インド仏跡の旅(2)
コルカタでカルチャーショック
関西空港を予定通り出発した飛行機は、シンガボール経由でインドのチェンナイへ着きました。予定ではデリーから入るつもりでした。しかしこの年はインドも異常気象で霧が発生するため、夜間の発着ができなくなったようです。しかしそのお陰(?)でインドの4大都市全部に行けることになりました。4大都市とはムンバイ、デリー、コルカタ、それにチェンナイです。今、あらためて地図で4大都市の場所を見て、移動距離の長さに驚かされます。これはしんどい旅になるはずです。
そのチェンナイも夜の11時半(日本時間では真夜中の2時半)にホテルに到着後、なんと出発は翌朝の4時45分!本当に寝に寄っただけという言葉がぴったりです。つかの間の休眠を取り、6時10分の飛行機で出発して、9時半にコルカタに到着しました。
私が10年前にはじめてインドに来たとき、コルカタでカルチャーショックを受けたことを思い出しました。その時インドのにおいとほこりっぽさと、なによりもマザー・テレサの「死を待つ人の家」を訪れ、驚きました。今回の旅行ではじめてインドに来られた方は9名です。それぞれどんな印象を持たれるか楽しみでもあり、不安でもありました。
実は私は参加しなかったのですが、以前のインド旅行で料理を作るところを見た方がいました。その作り方と調理場の汚さにショックを受けて、その日以来食事ができなくなったそうです。何とか日本から持参した食料で補ったそうですが、あまりにも日本がきれいなのか、インドがすごいのでしょうか。
そんなことを感じていたところに、また大変な状況を目にするはめになったのです。この日は午前中、ジャイナ寺院とカーリー寺院のどちらを先に訪れるか決めていました。すると現地のガイドの方が「今日はカーリー寺院はいけにえの日です」と言いました。すると天岸先生が「そちらに行こう」と一言。

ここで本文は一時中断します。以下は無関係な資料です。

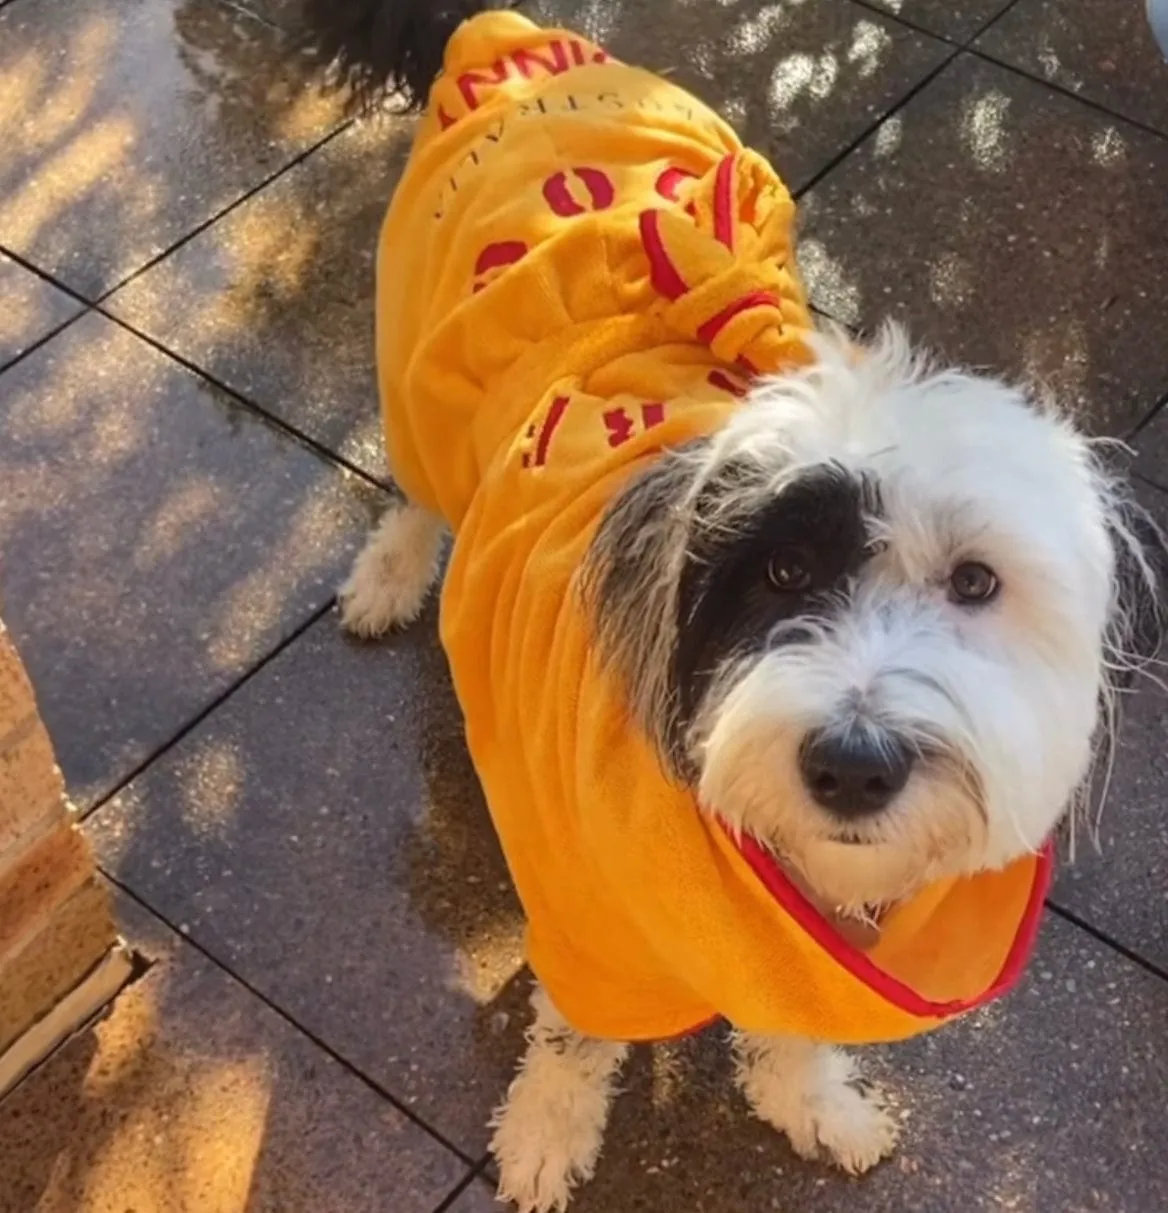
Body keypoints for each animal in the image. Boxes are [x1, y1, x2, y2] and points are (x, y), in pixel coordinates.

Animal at [297, 4, 1164, 1208]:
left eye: (975, 582)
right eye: (782, 574)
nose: (853, 765)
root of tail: (509, 36)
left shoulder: (793, 943)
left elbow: (790, 1020)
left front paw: (809, 1100)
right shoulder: (592, 917)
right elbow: (574, 1035)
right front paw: (547, 1129)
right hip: (417, 365)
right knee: (416, 488)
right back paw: (389, 571)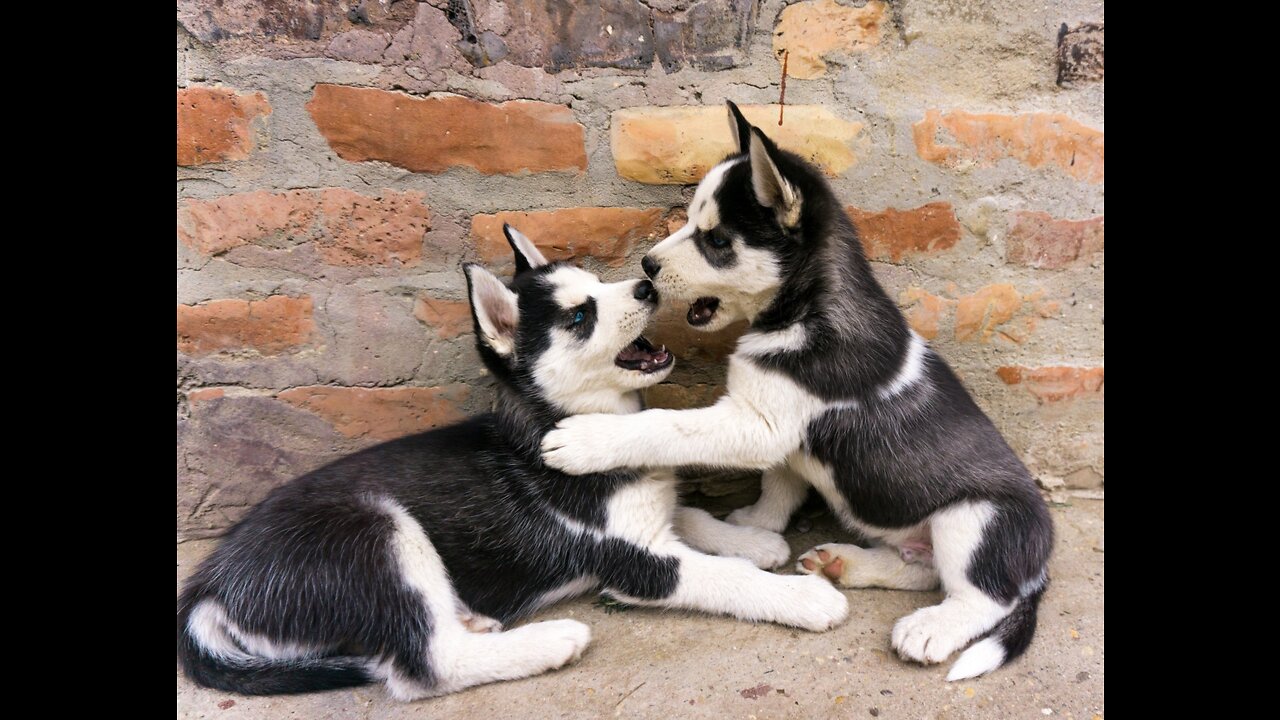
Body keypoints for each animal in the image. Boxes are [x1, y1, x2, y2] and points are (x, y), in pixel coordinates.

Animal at [175, 225, 844, 702]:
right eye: (580, 317)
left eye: (598, 284)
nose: (647, 285)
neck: (561, 421)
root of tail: (209, 587)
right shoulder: (636, 562)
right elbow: (725, 577)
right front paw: (803, 596)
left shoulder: (645, 518)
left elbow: (691, 515)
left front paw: (751, 538)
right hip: (378, 530)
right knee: (426, 666)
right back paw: (549, 640)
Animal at [540, 101, 1049, 676]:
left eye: (717, 240)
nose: (647, 266)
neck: (804, 309)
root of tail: (1039, 567)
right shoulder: (778, 432)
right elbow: (779, 484)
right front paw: (757, 526)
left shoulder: (761, 423)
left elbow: (665, 425)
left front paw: (586, 440)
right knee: (925, 571)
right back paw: (843, 564)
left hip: (976, 519)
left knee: (981, 596)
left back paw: (929, 630)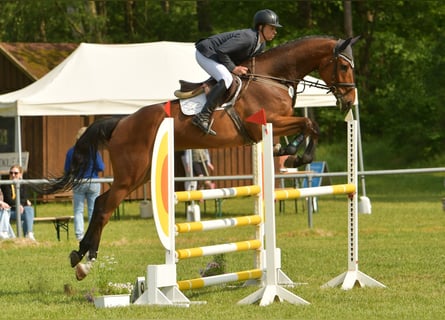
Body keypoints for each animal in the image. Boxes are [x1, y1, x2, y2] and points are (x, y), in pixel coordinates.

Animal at [43, 35, 360, 280]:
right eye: (344, 66)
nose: (350, 101)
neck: (272, 79)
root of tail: (122, 122)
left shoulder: (273, 125)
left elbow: (308, 125)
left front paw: (289, 152)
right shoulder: (267, 122)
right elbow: (309, 124)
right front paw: (296, 156)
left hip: (140, 174)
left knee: (100, 203)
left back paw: (80, 255)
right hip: (130, 174)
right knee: (105, 207)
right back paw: (86, 261)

カーリー寺院とはヒンドゥー教のカーリー女神をまつった聖地です。寺院の中は参詣者の方でごった返しています。その境内ではカーリー女神に捧げるため、午前6時から12時の間にヤギの首がはねられるのです。まず首をはねる前にヤギの体を水で清め、その時に人々はひざまずいて祈りを捧げるのです。その後に、両前足を後でくくり、2本の木の間に首をさし込んで斧で一気に切るのだそうです。
というのも私もさすがに見ることができなかったからです。しかし何と血を流しながら運ぶ首を目の当たりにしてしまいました。さすがにイヤなものを見た後の何ともいえない感じが残りました。それを一緒に見た方の顔つき、しかし私も同じ顔をしていたんでしょう。しかしよく考えてみれば、私の毎日の食事はそのような"いのち"をいただいているのです。そのことにも気づかず、何げなく食べています。自分がいただきながら、自らの手にかけることもないから、その痛みもわからなくなっているのでしょう。
しかしよく考えてみると、お米も野菜も果物も、私に食べてもらうために実をつけたのではありません。牛も豚も鶏も、私に食べてもらうために生まれてきたのではないのです。よく見れば私が生きていくためには、私以外のたくさんの"いのち"をいただいて、私は生きていくことができるのです。だから日本では昔から、合掌して「いただきます」という習慣があったのです。
しかしカルチャーショックは最初に受けていた方が良いのだそうです。インド旅行の一番悪いパターンは、最後にコルカタに来て日本に帰ることだそうです。そうすると悪い印象しか残らなくなると添乗員の方が言っていました。
その後、昼食です。食欲があるかどうか心配しましたが、インドヘ来てはじめてゆっくりと食べることのできる食事です。よく考えてみると、このメンバーで食事をするのは初めてです。ただ食前の言葉と含掌が、いつもよりていねいに思えたのは、団長の偏見でしょうか。
昼からは博物館です。今回のテーマである「仏教美術の旅」にふさわしいようにバールフトの遺跡の復元を見ながら、天岸先生の講義を予定しています。みんながお腹一杯で寝ないように…。しかし一番心配なのはこの私かも?